Carnegie Mellon University
Carnegie Mellon Electricity Industry Center

Carnegie Mellon University's College of Engineering and Tepper School of Business

Speaker: Ahmed Abdulla and Patrick Shorey

Title: Integrating climate and physical constraints into assessments of net capture from direct air capture facilities

Date: 19 March, 2025

Time: 12:30 PM

Location: 4110 Wean Hall and via Zoom

Registration

Limiting climate change to targets enshrined in the Paris Agreement will require both deep decarbonization of the energy system and the deployment of carbon dioxide removal at potentially large scale (gigatons of annual removal). Nations are pursuing direct air capture to compensate for inertia in the expansion of low-carbon energy systems, decarbonize hard-to-abate sectors, and address legacy emissions. Global assessments of this technology have failed to integrate factors that affect net capture and removal cost, including ambient conditions like temperature and humidity, as well as emission factors of electricity and natural gas systems. We present an integrated assessment of the global deployment potential of this technology. Employing a chemical process model, climate data, grid emission factors, and fugitive methane emission factors, we predict critical performance metrics, including carbon dioxide capture rates, and water-, energy-, and emissions-intensity of capture. Our results support investors and policy makers as they site facilities and develop credible policy instruments to support expansion.

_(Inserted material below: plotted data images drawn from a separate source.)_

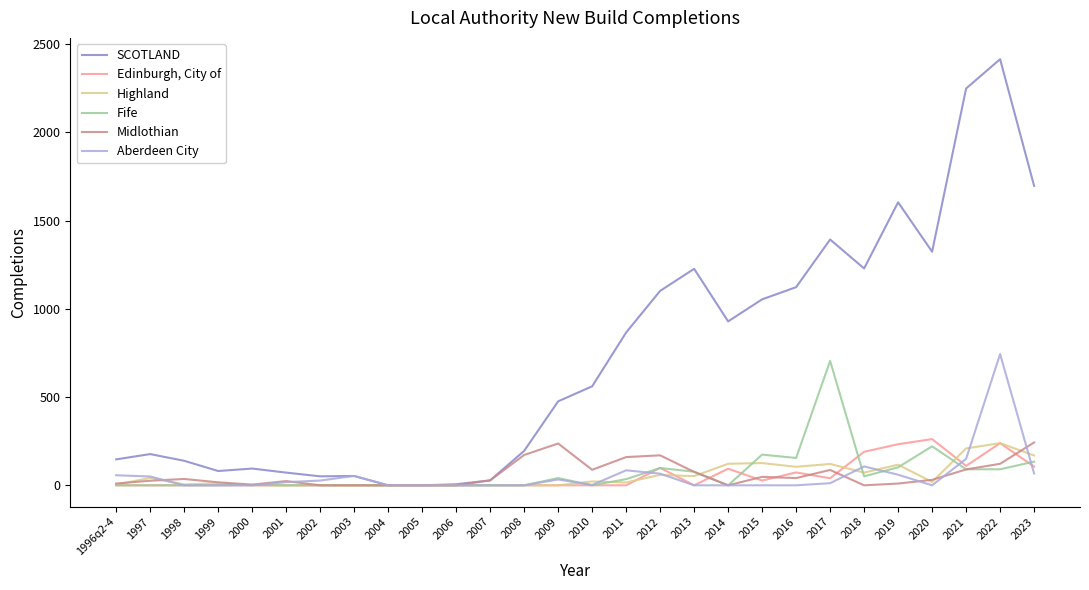

Which label corresponds to the largest value in the chart?

2022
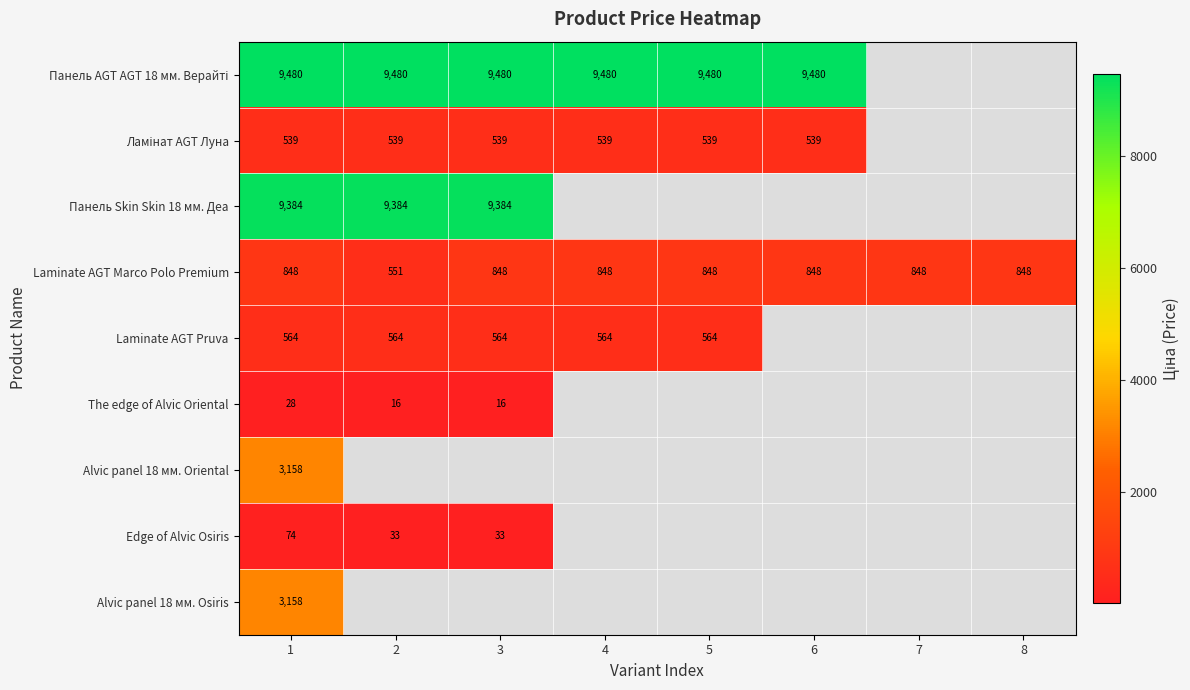

How many data points does each series have?

8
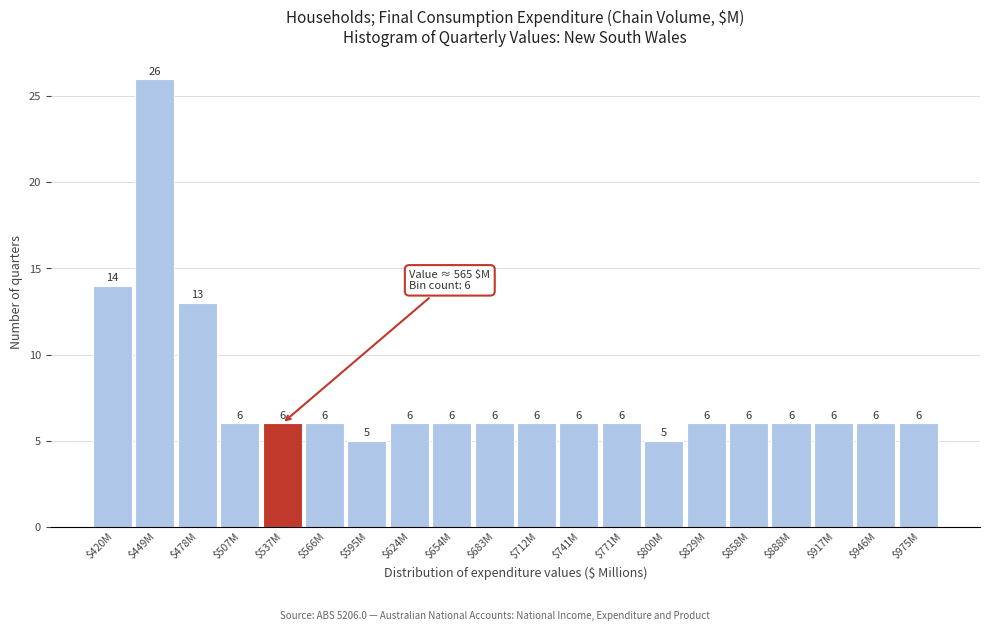

Reading right to left, list all the values displayed in this chart.

6	6	6	6	6	6	5	6	6	6	6	6	6	5	6	6	6	13	26	14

Ahmed Abdulla is an associate professor in the Department of Mechanical and Aerospace Engineering and co-director of the APEX research group at Carleton University. Abdulla’s research focuses on integrating real-world constraints or considerations into energy system models. Recent modeling efforts focus on the role of disruptive energy technologies that sit at a low level of technical readiness, including energy storage, advanced nuclear power, and negative emissions technologies. In his research, Abdulla advances process modeling, systems engineering, and quantitative risk and decision analysis. His work has been published in leading journals, including Nature Climate Change, Nature Communications, and the Proceedings of the National Academy of Sciences, among others. It has also been featured in The New York Times, The Wall Street Journal, The Los Angeles Times, and Bloomberg News. He received his B.S.E. in Chemical Engineering from Princeton University, and his Ph.D. in Engineering and Public Policy from Carnegie Mellon University.

Patrick Shorey is a researcher at Natural Resources Canada, working on electrification and energy storage. His academic background is mechanical engineering, and his MASc thesis focused on open-source modelling of gas-separation techniques applied to atmospheric carbon dioxide capture.